▸ **Your instructions**
For the listing below, return the line containing "Général De Gaulle (Avenue du)", the line containing "Συνέδρια - Εκδηλώσεις", and all lines in between, exactly as written and nothing else.

▸ **Excerpted data**

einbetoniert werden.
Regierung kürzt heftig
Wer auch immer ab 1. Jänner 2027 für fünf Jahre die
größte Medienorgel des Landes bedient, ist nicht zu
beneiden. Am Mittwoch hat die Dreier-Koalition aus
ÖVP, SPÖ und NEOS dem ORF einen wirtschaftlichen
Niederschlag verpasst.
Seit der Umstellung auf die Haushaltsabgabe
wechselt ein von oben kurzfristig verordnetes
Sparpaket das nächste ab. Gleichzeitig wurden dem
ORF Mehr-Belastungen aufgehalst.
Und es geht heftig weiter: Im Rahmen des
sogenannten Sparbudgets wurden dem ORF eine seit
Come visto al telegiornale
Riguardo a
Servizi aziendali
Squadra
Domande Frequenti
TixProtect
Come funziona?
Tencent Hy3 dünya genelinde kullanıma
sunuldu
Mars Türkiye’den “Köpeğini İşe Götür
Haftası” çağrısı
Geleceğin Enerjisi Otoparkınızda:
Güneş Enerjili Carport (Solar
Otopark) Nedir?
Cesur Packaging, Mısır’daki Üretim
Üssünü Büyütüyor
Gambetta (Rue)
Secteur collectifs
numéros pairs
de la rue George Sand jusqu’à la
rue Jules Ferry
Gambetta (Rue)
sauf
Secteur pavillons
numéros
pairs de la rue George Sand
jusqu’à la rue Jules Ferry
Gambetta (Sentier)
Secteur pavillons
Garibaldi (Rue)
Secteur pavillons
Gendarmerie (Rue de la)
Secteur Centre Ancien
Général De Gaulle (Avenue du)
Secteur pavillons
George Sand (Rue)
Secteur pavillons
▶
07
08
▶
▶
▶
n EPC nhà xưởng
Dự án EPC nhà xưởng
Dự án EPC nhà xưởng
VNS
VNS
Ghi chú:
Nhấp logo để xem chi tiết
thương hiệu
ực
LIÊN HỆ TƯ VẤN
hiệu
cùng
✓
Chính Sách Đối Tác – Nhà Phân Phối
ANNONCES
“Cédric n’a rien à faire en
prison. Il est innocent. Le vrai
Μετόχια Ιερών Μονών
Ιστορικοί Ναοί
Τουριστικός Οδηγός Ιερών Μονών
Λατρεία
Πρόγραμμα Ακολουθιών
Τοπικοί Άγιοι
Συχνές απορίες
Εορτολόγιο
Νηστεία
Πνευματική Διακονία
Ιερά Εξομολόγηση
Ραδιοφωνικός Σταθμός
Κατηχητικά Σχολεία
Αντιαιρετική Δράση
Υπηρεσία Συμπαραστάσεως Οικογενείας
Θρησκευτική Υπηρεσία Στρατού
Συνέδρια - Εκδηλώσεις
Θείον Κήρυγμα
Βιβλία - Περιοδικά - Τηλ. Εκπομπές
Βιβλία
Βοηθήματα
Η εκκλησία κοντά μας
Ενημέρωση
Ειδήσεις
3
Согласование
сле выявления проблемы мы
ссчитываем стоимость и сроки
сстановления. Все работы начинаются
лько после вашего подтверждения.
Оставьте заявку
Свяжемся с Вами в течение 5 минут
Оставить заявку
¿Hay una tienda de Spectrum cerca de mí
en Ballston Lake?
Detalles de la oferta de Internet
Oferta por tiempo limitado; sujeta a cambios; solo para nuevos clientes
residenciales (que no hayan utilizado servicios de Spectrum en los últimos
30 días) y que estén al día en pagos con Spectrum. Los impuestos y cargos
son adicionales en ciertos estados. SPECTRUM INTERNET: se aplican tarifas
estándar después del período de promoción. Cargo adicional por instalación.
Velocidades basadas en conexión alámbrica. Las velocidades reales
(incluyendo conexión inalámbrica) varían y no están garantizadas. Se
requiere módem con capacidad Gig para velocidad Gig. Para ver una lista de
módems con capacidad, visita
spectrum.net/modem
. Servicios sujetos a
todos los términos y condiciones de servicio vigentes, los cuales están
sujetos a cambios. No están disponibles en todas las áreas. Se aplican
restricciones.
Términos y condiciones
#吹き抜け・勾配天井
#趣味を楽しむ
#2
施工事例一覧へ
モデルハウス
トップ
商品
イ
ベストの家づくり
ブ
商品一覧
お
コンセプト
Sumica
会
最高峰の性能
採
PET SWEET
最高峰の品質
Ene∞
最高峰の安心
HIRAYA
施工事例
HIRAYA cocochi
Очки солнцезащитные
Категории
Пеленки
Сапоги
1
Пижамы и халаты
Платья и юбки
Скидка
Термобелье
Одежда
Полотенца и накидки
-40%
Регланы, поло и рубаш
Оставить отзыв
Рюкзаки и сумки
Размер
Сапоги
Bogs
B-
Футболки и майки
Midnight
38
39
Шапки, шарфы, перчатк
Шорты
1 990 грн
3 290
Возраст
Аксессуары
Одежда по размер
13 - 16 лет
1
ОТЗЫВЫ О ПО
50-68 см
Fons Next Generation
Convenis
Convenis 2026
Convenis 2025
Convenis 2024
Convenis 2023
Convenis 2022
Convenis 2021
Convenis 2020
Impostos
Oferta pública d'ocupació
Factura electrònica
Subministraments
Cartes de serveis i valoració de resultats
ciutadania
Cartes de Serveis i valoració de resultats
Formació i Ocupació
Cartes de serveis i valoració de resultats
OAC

▸ **Exercise solution**
Général De Gaulle (Avenue du)
Secteur pavillons
George Sand (Rue)
Secteur pavillons
▶
07
08
▶
▶
▶
n EPC nhà xưởng
Dự án EPC nhà xưởng
Dự án EPC nhà xưởng
VNS
VNS
Ghi chú:
Nhấp logo để xem chi tiết
thương hiệu
ực
LIÊN HỆ TƯ VẤN
hiệu
cùng
✓
Chính Sách Đối Tác – Nhà Phân Phối
ANNONCES
“Cédric n’a rien à faire en
prison. Il est innocent. Le vrai
Μετόχια Ιερών Μονών
Ιστορικοί Ναοί
Τουριστικός Οδηγός Ιερών Μονών
Λατρεία
Πρόγραμμα Ακολουθιών
Τοπικοί Άγιοι
Συχνές απορίες
Εορτολόγιο
Νηστεία
Πνευματική Διακονία
Ιερά Εξομολόγηση
Ραδιοφωνικός Σταθμός
Κατηχητικά Σχολεία
Αντιαιρετική Δράση
Υπηρεσία Συμπαραστάσεως Οικογενείας
Θρησκευτική Υπηρεσία Στρατού
Συνέδρια - Εκδηλώσεις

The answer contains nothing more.